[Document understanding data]
+++++

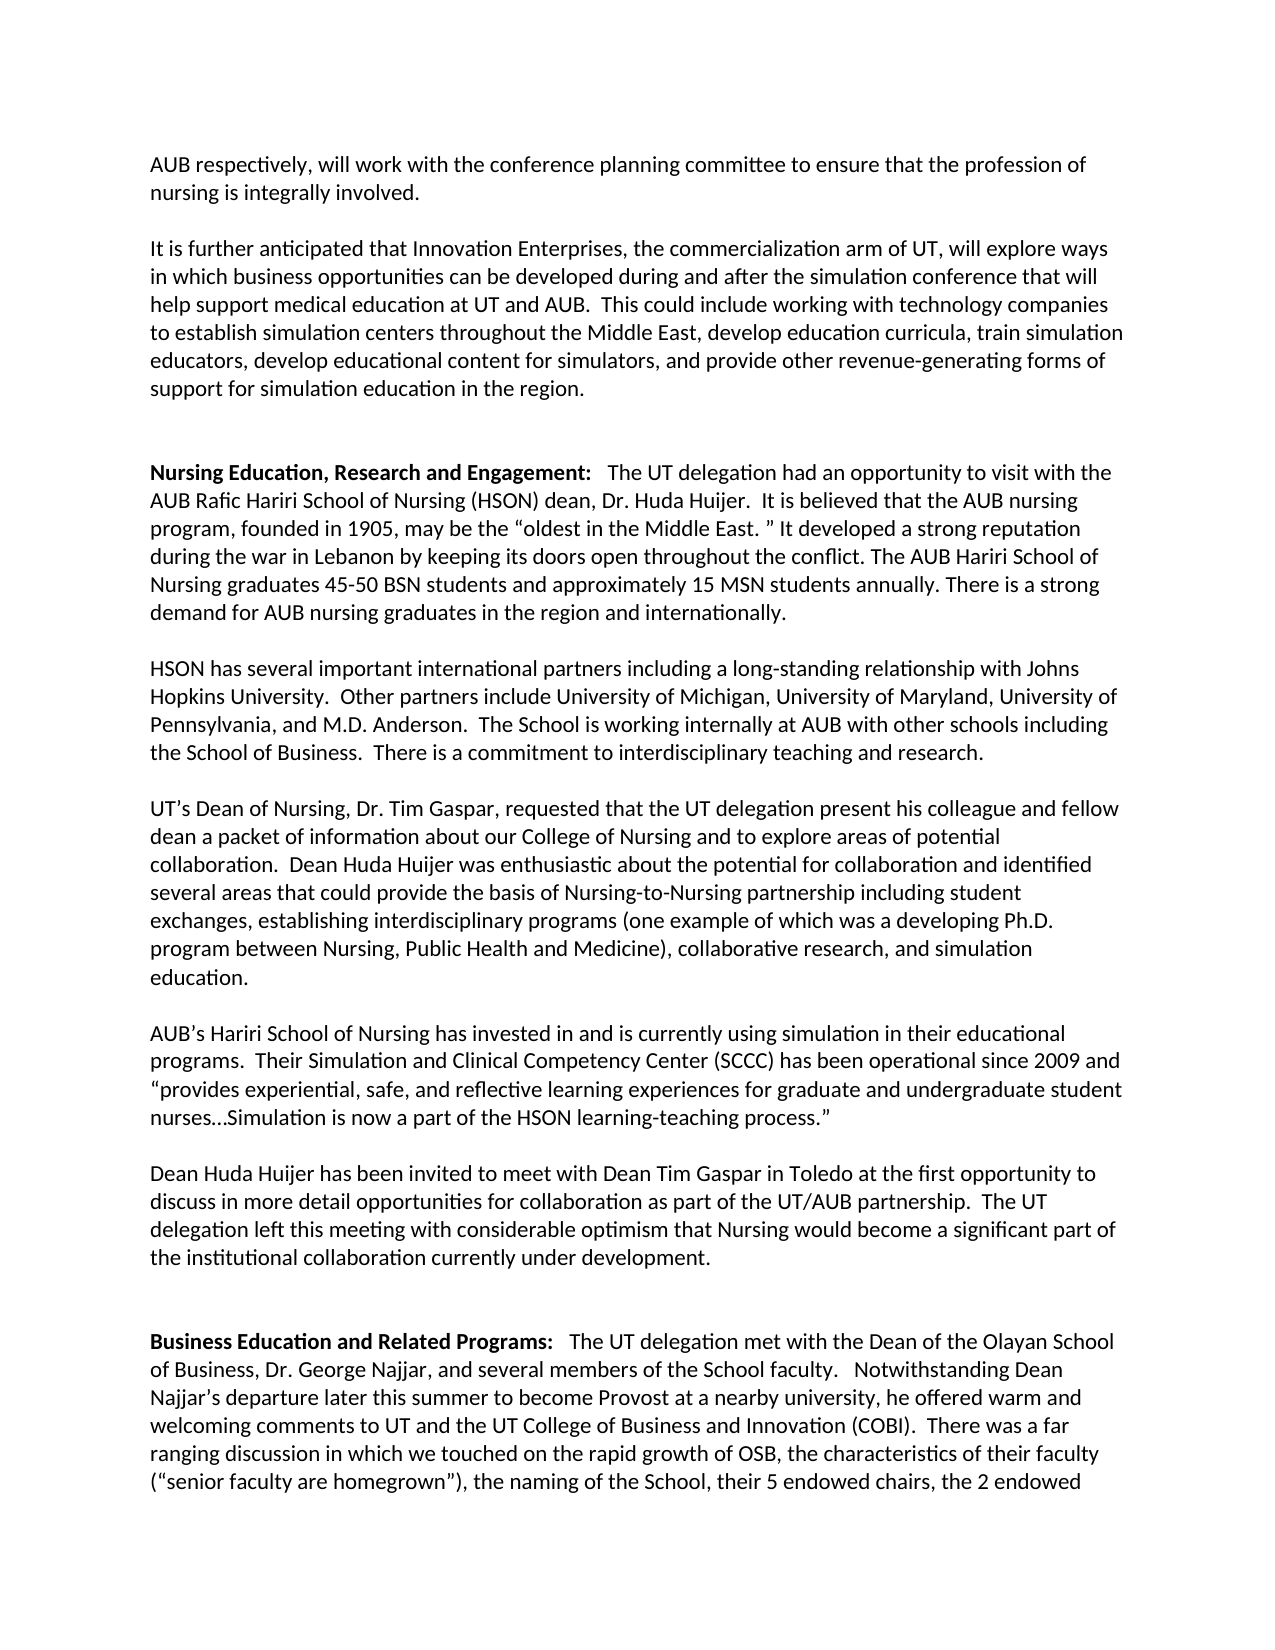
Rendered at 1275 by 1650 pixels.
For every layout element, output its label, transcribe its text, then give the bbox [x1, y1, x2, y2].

text Nursing Education, Research and Engagement: The UT delegation had an opportunity to visit with the AUB Rafic Hariri School of Nursing (HSON) dean, Dr. Huda Huijer. It is believed that the AUB nursing program, founded in 1905, may be the “oldest in the Middle East. ” It developed a strong reputation during the war in Lebanon by keeping its doors open throughout the conflict. The AUB Hariri School of Nursing graduates 45-50 BSN students and approximately 15 MSN students annually. There is a strong demand for AUB nursing graduates in the region and internationally. [150, 458, 1125, 626]
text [150, 150, 1125, 206]
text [150, 1327, 1125, 1495]
text HSON has several important international partners including a long-standing relationship with Johns Hopkins University. Other partners include University of Michigan, University of Maryland, University of Pennsylvania, and M.D. Anderson. The School is working internally at AUB with other schools including the School of Business. There is a commitment to interdisciplinary teaching and research. [150, 654, 1125, 766]
text UT’s Dean of Nursing, Dr. Tim Gaspar, requested that the UT delegation present his colleague and fellow dean a packet of information about our College of Nursing and to explore areas of potential collaboration. Dean Huda Huijer was enthusiastic about the potential for collaboration and identified several areas that could provide the basis of Nursing-to-Nursing partnership including student exchanges, establishing interdisciplinary programs (one example of which was a developing Ph.D. program between Nursing, Public Health and Medicine), collaborative research, and simulation education. [150, 794, 1125, 991]
text It is further anticipated that Innovation Enterprises, the commercialization arm of UT, will explore ways in which business opportunities can be developed during and after the simulation conference that will help support medical education at UT and AUB. This could include working with technology companies to establish simulation centers throughout the Middle East, develop education curricula, train simulation educators, develop educational content for simulators, and provide other revenue-generating forms of support for simulation education in the region. [150, 234, 1125, 402]
text AUB’s Hariri School of Nursing has invested in and is currently using simulation in their educational programs. Their Simulation and Clinical Competency Center (SCCC) has been operational since 2009 and “provides experiential, safe, and reflective learning experiences for graduate and undergraduate student nurses…Simulation is now a part of the HSON learning-teaching process.” [150, 1019, 1125, 1131]
text Dean Huda Huijer has been invited to meet with Dean Tim Gaspar in Toledo at the first opportunity to discuss in more detail opportunities for collaboration as part of the UT/AUB partnership. The UT delegation left this meeting with considerable optimism that Nursing would become a significant part of the institutional collaboration currently under development. [150, 1159, 1125, 1271]
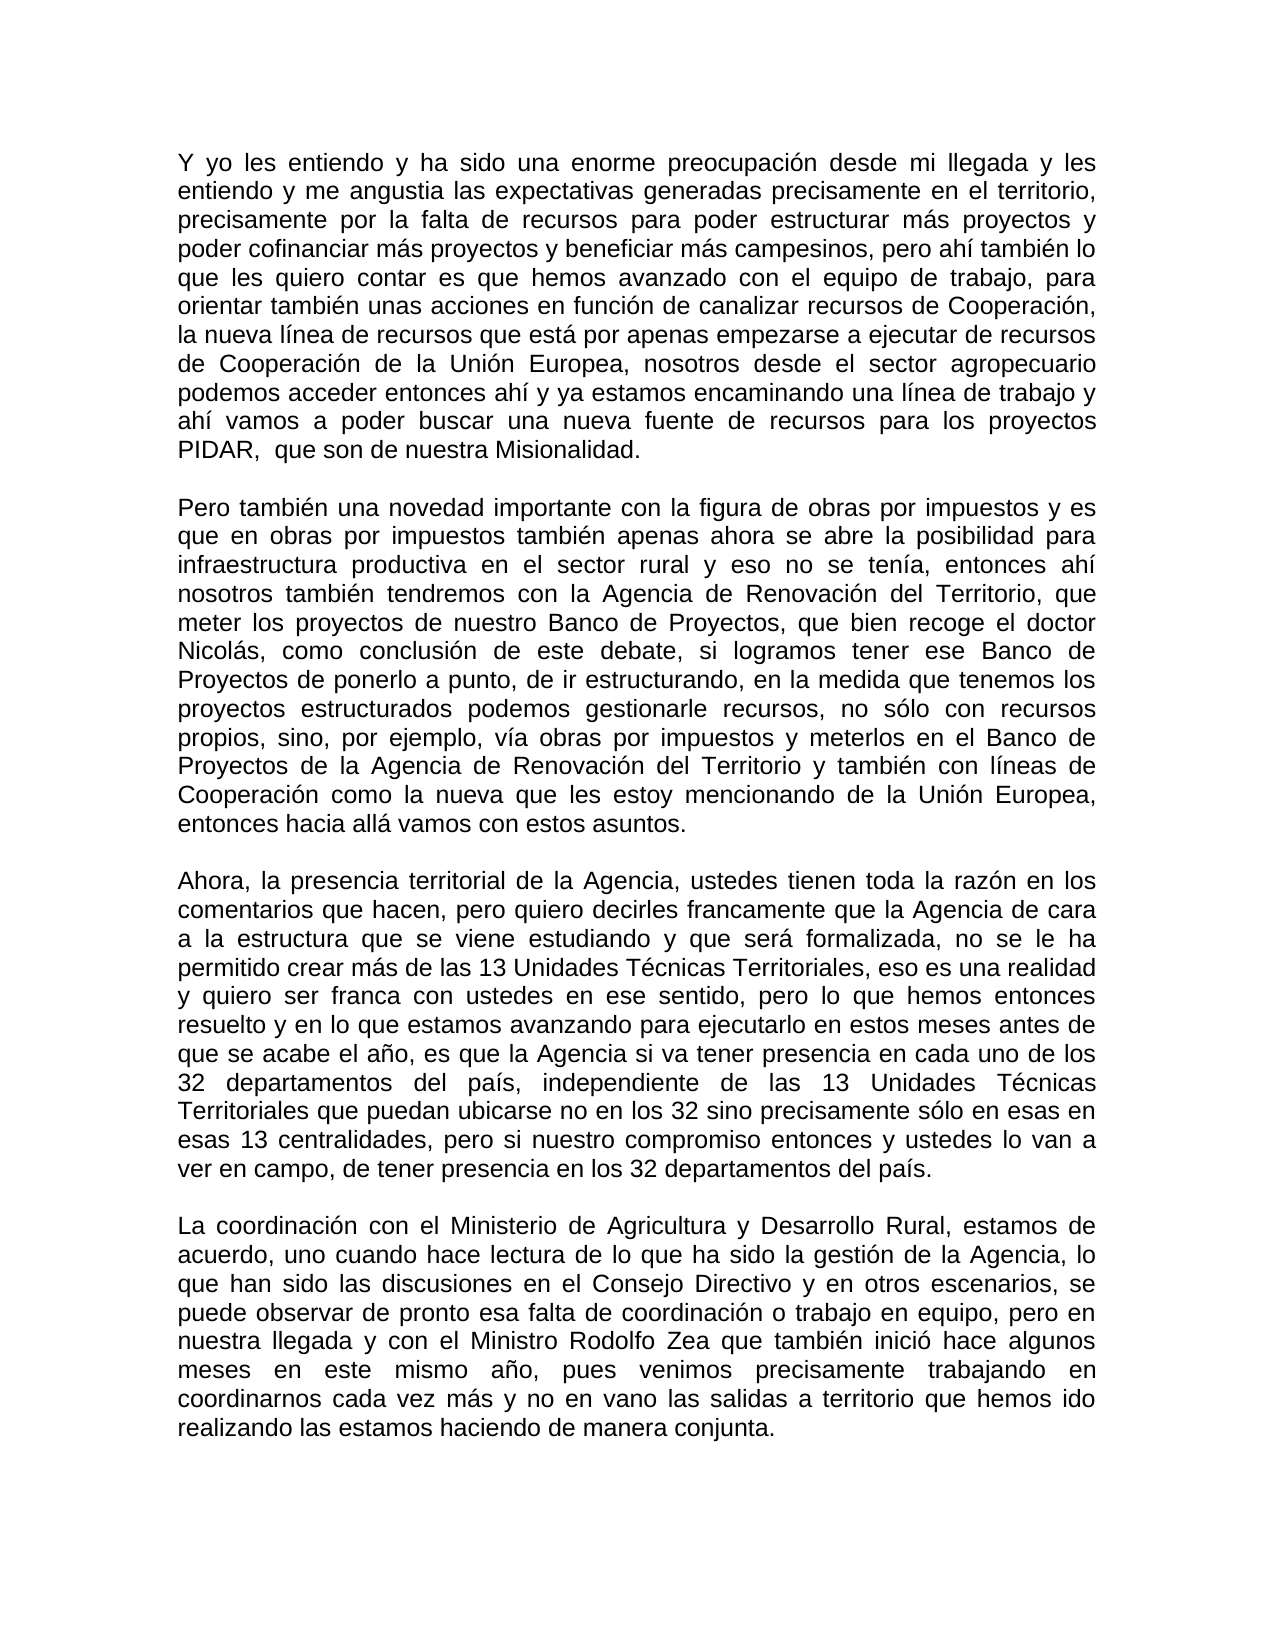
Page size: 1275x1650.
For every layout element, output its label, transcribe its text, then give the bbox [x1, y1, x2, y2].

text Y yo les entiendo y ha sido una enorme preocupación desde mi llegada y les entiendo y me angustia las expectativas generadas precisamente en el territorio, precisamente por la falta de recursos para poder estructurar más proyectos y poder cofinanciar más proyectos y beneficiar más campesinos, pero ahí también lo que les quiero contar es que hemos avanzado con el equipo de trabajo, para orientar también unas acciones en función de canalizar recursos de Cooperación, la nueva línea de recursos que está por apenas empezarse a ejecutar de recursos de Cooperación de la Unión Europea, nosotros desde el sector agropecuario podemos acceder entonces ahí y ya estamos encaminando una línea de trabajo y ahí vamos a poder buscar una nueva fuente de recursos para los proyectos PIDAR, que son de nuestra Misionalidad. [177, 148, 1098, 464]
text Ahora, la presencia territorial de la Agencia, ustedes tienen toda la razón en los comentarios que hacen, pero quiero decirles francamente que la Agencia de cara a la estructura que se viene estudiando y que será formalizada, no se le ha permitido crear más de las 13 Unidades Técnicas Territoriales, eso es una realidad y quiero ser franca con ustedes en ese sentido, pero lo que hemos entonces resuelto y en lo que estamos avanzando para ejecutarlo en estos meses antes de que se acabe el año, es que la Agencia si va tener presencia en cada uno de los 32 departamentos del país, independiente de las 13 Unidades Técnicas Territoriales que puedan ubicarse no en los 32 sino precisamente sólo en esas en esas 13 centralidades, pero si nuestro compromiso entonces y ustedes lo van a ver en campo, de tener presencia en los 32 departamentos del país. [177, 866, 1098, 1183]
text Pero también una novedad importante con la figura de obras por impuestos y es que en obras por impuestos también apenas ahora se abre la posibilidad para infraestructura productiva en el sector rural y eso no se tenía, entonces ahí nosotros también tendremos con la Agencia de Renovación del Territorio, que meter los proyectos de nuestro Banco de Proyectos, que bien recoge el doctor Nicolás, como conclusión de este debate, si logramos tener ese Banco de Proyectos de ponerlo a punto, de ir estructurando, en la medida que tenemos los proyectos estructurados podemos gestionarle recursos, no sólo con recursos propios, sino, por ejemplo, vía obras por impuestos y meterlos en el Banco de Proyectos de la Agencia de Renovación del Territorio y también con líneas de Cooperación como la nueva que les estoy mencionando de la Unión Europea, entonces hacia allá vamos con estos asuntos. [177, 493, 1098, 838]
text La coordinación con el Ministerio de Agricultura y Desarrollo Rural, estamos de acuerdo, uno cuando hace lectura de lo que ha sido la gestión de la Agencia, lo que han sido las discusiones en el Consejo Directivo y en otros escenarios, se puede observar de pronto esa falta de coordinación o trabajo en equipo, pero en nuestra llegada y con el Ministro Rodolfo Zea que también inició hace algunos meses en este mismo año, pues venimos precisamente trabajando en coordinarnos cada vez más y no en vano las salidas a territorio que hemos ido realizando las estamos haciendo de manera conjunta. [177, 1211, 1098, 1441]
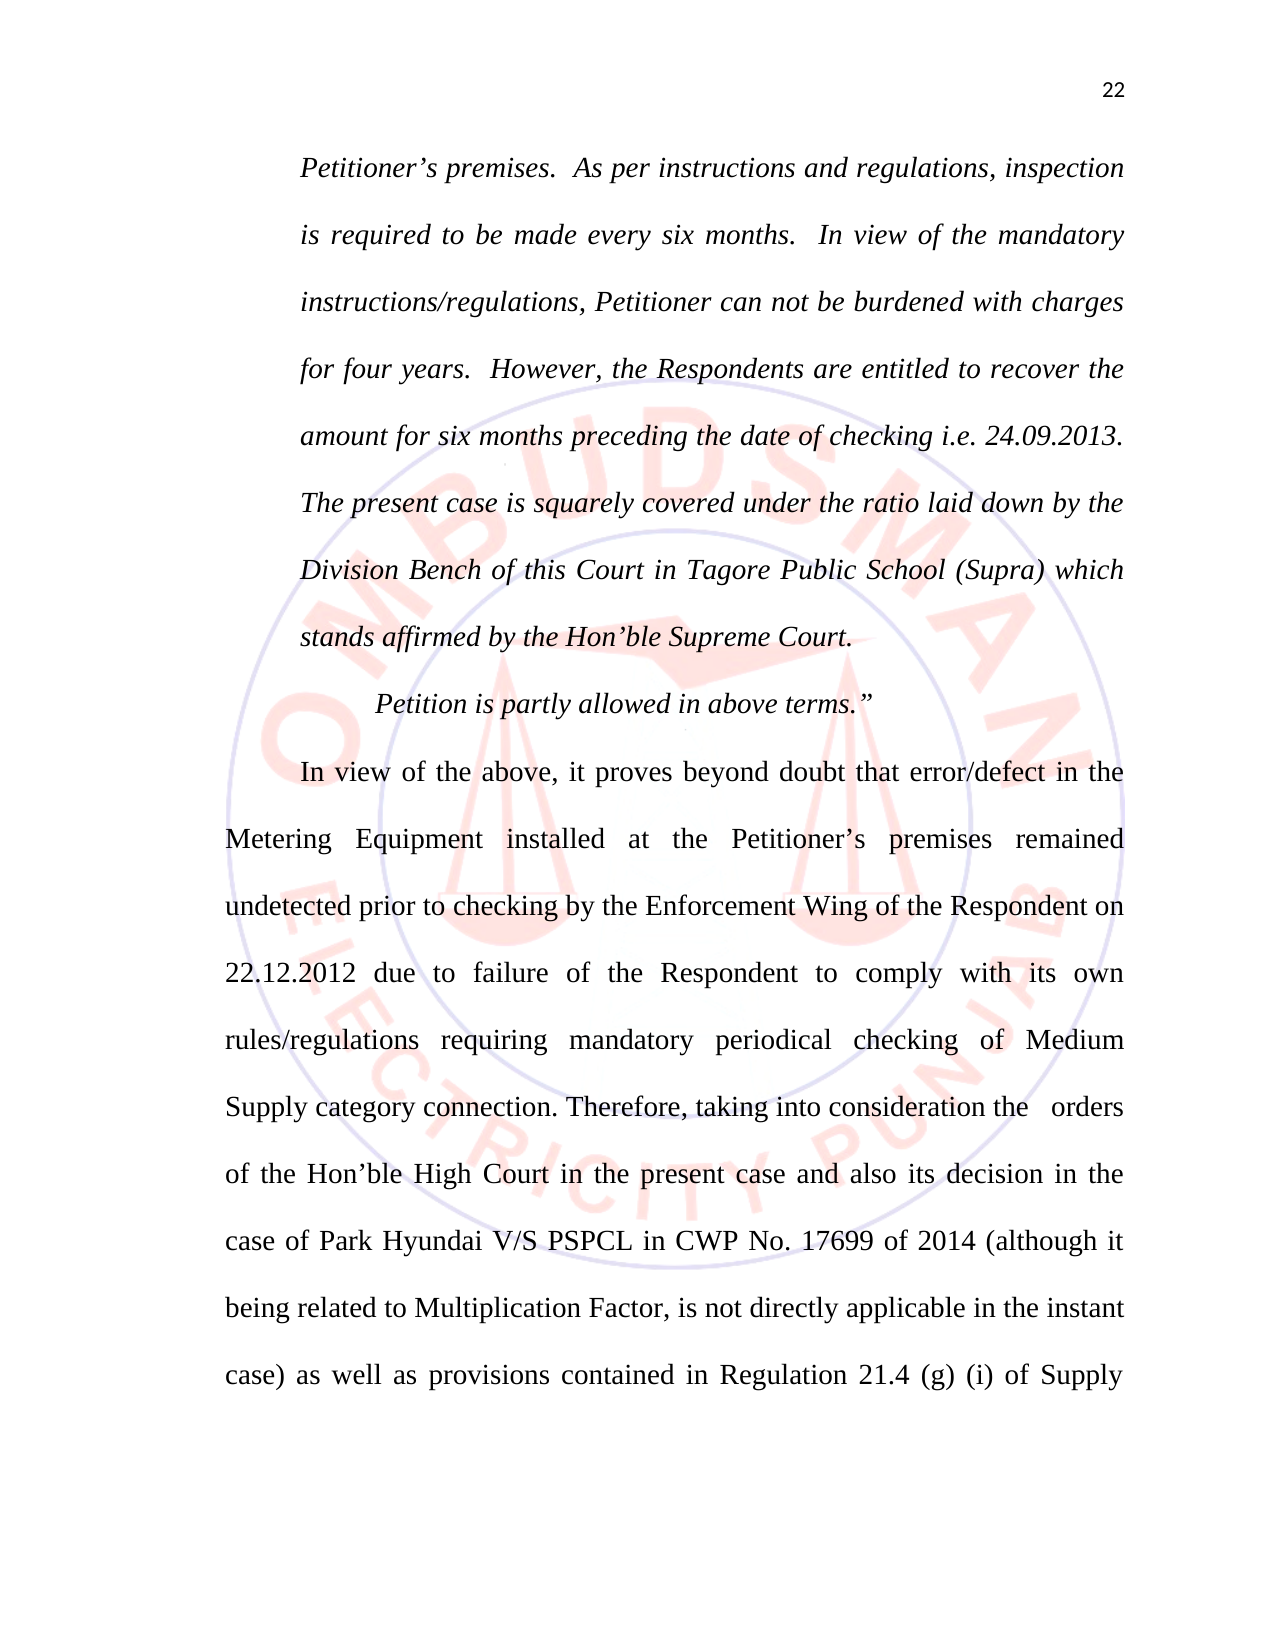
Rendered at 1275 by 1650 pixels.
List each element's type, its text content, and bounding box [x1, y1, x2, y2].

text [300, 150, 1125, 653]
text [225, 754, 1125, 1391]
text Petition is partly allowed in above terms.” [300, 687, 1125, 720]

+++++

Reproduce each entry exactly, without the pictures.

Rendered at 1275 by 1650 pixels.
For every layout element, output its label, transcribe its text, then give the bbox [x1, y1, x2, y2].

text Nursing Education, Research and Engagement: The UT delegation had an opportunity to visit with the AUB Rafic Hariri School of Nursing (HSON) dean, Dr. Huda Huijer. It is believed that the AUB nursing program, founded in 1905, may be the “oldest in the Middle East. ” It developed a strong reputation during the war in Lebanon by keeping its doors open throughout the conflict. The AUB Hariri School of Nursing graduates 45-50 BSN students and approximately 15 MSN students annually. There is a strong demand for AUB nursing graduates in the region and internationally. [150, 458, 1125, 626]
text [150, 150, 1125, 206]
text [150, 1327, 1125, 1495]
text HSON has several important international partners including a long-standing relationship with Johns Hopkins University. Other partners include University of Michigan, University of Maryland, University of Pennsylvania, and M.D. Anderson. The School is working internally at AUB with other schools including the School of Business. There is a commitment to interdisciplinary teaching and research. [150, 654, 1125, 766]
text UT’s Dean of Nursing, Dr. Tim Gaspar, requested that the UT delegation present his colleague and fellow dean a packet of information about our College of Nursing and to explore areas of potential collaboration. Dean Huda Huijer was enthusiastic about the potential for collaboration and identified several areas that could provide the basis of Nursing-to-Nursing partnership including student exchanges, establishing interdisciplinary programs (one example of which was a developing Ph.D. program between Nursing, Public Health and Medicine), collaborative research, and simulation education. [150, 794, 1125, 991]
text It is further anticipated that Innovation Enterprises, the commercialization arm of UT, will explore ways in which business opportunities can be developed during and after the simulation conference that will help support medical education at UT and AUB. This could include working with technology companies to establish simulation centers throughout the Middle East, develop education curricula, train simulation educators, develop educational content for simulators, and provide other revenue-generating forms of support for simulation education in the region. [150, 234, 1125, 402]
text AUB’s Hariri School of Nursing has invested in and is currently using simulation in their educational programs. Their Simulation and Clinical Competency Center (SCCC) has been operational since 2009 and “provides experiential, safe, and reflective learning experiences for graduate and undergraduate student nurses…Simulation is now a part of the HSON learning-teaching process.” [150, 1019, 1125, 1131]
text Dean Huda Huijer has been invited to meet with Dean Tim Gaspar in Toledo at the first opportunity to discuss in more detail opportunities for collaboration as part of the UT/AUB partnership. The UT delegation left this meeting with considerable optimism that Nursing would become a significant part of the institutional collaboration currently under development. [150, 1159, 1125, 1271]
Page size: 1275x1650.
For every layout element, output its label, transcribe its text, then give the bbox [x1, y1, x2, y2].

text Y yo les entiendo y ha sido una enorme preocupación desde mi llegada y les entiendo y me angustia las expectativas generadas precisamente en el territorio, precisamente por la falta de recursos para poder estructurar más proyectos y poder cofinanciar más proyectos y beneficiar más campesinos, pero ahí también lo que les quiero contar es que hemos avanzado con el equipo de trabajo, para orientar también unas acciones en función de canalizar recursos de Cooperación, la nueva línea de recursos que está por apenas empezarse a ejecutar de recursos de Cooperación de la Unión Europea, nosotros desde el sector agropecuario podemos acceder entonces ahí y ya estamos encaminando una línea de trabajo y ahí vamos a poder buscar una nueva fuente de recursos para los proyectos PIDAR, que son de nuestra Misionalidad. [177, 148, 1098, 464]
text Ahora, la presencia territorial de la Agencia, ustedes tienen toda la razón en los comentarios que hacen, pero quiero decirles francamente que la Agencia de cara a la estructura que se viene estudiando y que será formalizada, no se le ha permitido crear más de las 13 Unidades Técnicas Territoriales, eso es una realidad y quiero ser franca con ustedes en ese sentido, pero lo que hemos entonces resuelto y en lo que estamos avanzando para ejecutarlo en estos meses antes de que se acabe el año, es que la Agencia si va tener presencia en cada uno de los 32 departamentos del país, independiente de las 13 Unidades Técnicas Territoriales que puedan ubicarse no en los 32 sino precisamente sólo en esas en esas 13 centralidades, pero si nuestro compromiso entonces y ustedes lo van a ver en campo, de tener presencia en los 32 departamentos del país. [177, 866, 1098, 1183]
text Pero también una novedad importante con la figura de obras por impuestos y es que en obras por impuestos también apenas ahora se abre la posibilidad para infraestructura productiva en el sector rural y eso no se tenía, entonces ahí nosotros también tendremos con la Agencia de Renovación del Territorio, que meter los proyectos de nuestro Banco de Proyectos, que bien recoge el doctor Nicolás, como conclusión de este debate, si logramos tener ese Banco de Proyectos de ponerlo a punto, de ir estructurando, en la medida que tenemos los proyectos estructurados podemos gestionarle recursos, no sólo con recursos propios, sino, por ejemplo, vía obras por impuestos y meterlos en el Banco de Proyectos de la Agencia de Renovación del Territorio y también con líneas de Cooperación como la nueva que les estoy mencionando de la Unión Europea, entonces hacia allá vamos con estos asuntos. [177, 493, 1098, 838]
text La coordinación con el Ministerio de Agricultura y Desarrollo Rural, estamos de acuerdo, uno cuando hace lectura de lo que ha sido la gestión de la Agencia, lo que han sido las discusiones en el Consejo Directivo y en otros escenarios, se puede observar de pronto esa falta de coordinación o trabajo en equipo, pero en nuestra llegada y con el Ministro Rodolfo Zea que también inició hace algunos meses en este mismo año, pues venimos precisamente trabajando en coordinarnos cada vez más y no en vano las salidas a territorio que hemos ido realizando las estamos haciendo de manera conjunta. [177, 1211, 1098, 1441]
Rendered at 1275 by 1650 pixels.
List each element's type, its text content, and bounding box [x1, y1, x2, y2].

text [300, 150, 1125, 653]
text [225, 754, 1125, 1391]
text Petition is partly allowed in above terms.” [300, 687, 1125, 720]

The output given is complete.